Após uma primeira análise das entrevistas foram retirados alguns eixos temáticos que foram selecionados como disparadores da discussão nos grupos focais.

Os grupos focais foram realizados em maio de 2009, um em cada serviço, e agendados de acordo com a disponibilidade das equipes. Deles participaram dezenove sujeitos que se distribuíram da seguinte forma: dois auxiliares de enfermagem, três enfermeiras, quatro psiquiatras, três psicólogas, duas terapeutas ocupacionais três assistentes sociais e dois gerentes. Importante informar que algumas pessoas dos grupos focais não participaram das entrevistas (foram contratados no período entre a realização das entrevistas e os grupos focais), e que alguns participantes da entrevista não participaram dos grupos focais, pois não se encontravam no trabalho no dia em que a atividade foi realizada (férias, ou turno de trabalho diferente da hora de realização do grupo). Entretanto, a maioria dos participantes dos grupos focais foi constituída por participantes das entrevistas.

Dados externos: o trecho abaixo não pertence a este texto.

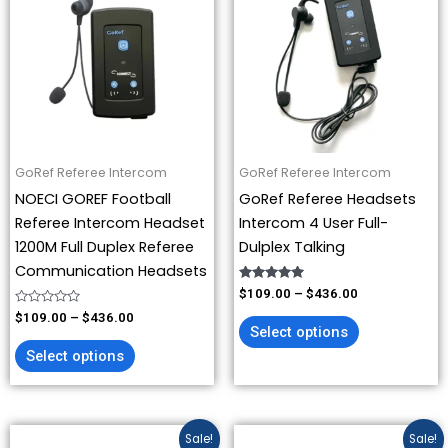
has
has
through
through
$436.00
$436.00
multiple
multiple
variants.
variants.
The
The
options
options
may
may
be
be
GoRef Referee Intercom
GoRef Referee Intercom
chosen
chosen
NOECI GOREF Football
GoRef Referee Headsets
on
on
Referee Intercom Headset
Intercom 4 User Full-
the
the
1200M Full Duplex Referee
Dulplex Talking
product
product
Communication Headsets
page
page
Rated
$
109.00
–
$
436.00
5.00
Rated
out of 5
$
109.00
–
$
436.00
0
Select options
out
of
Select options
5
Price
Original
Current
This
This
Sale!
Sale!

No início de cada grupo focal, relembrávamos a solicitação feita pelos profissionais sobre a apresentação dos resultados da investigação e, em seguida, apresentávamos a opção pelo grupo focal enquanto uma oportunidade para a devolução do que havia emergido da análise das entrevistas. Além disso, informávamos aos participantes sobre um novo Termo de Consentimento Livre e Esclarecido (Apêndice II) elaborado para esse fim. Todos o leram e o assinaram.

Após essa introdução, apresentávamos, sumariamente, a história dos serviços extra- hospitalares de saúde mental, o referencial teórico adotado na pesquisa e os eixos temáticos selecionados. Em seguida, iniciávamos a discussão no grupo focal, coordenado pela pesquisadora com a colaboração de uma observadora responsável por registrar as falas, também gravadas em fita cassete, com o consentimento dos integrantes. Para tanto, utilizávamos dois gravadores dispostos em diferentes locais da sala. A transcrição das fitas foi realizada pela pesquisadora.

Durante a discussão os participantes construíam a alguns consensos sobre os temas apresentados e, ao final esboçavam uma análise do trabalho que realizavam. Também, se propuseram a dar continuidade às discussões em fóruns posteriores, destacando os problemas

apontados com referência aos eixos temáticos apresentados. Esta faceta será abordada e desenvolvida em capítulo pertinente à análise e discussão dos dados.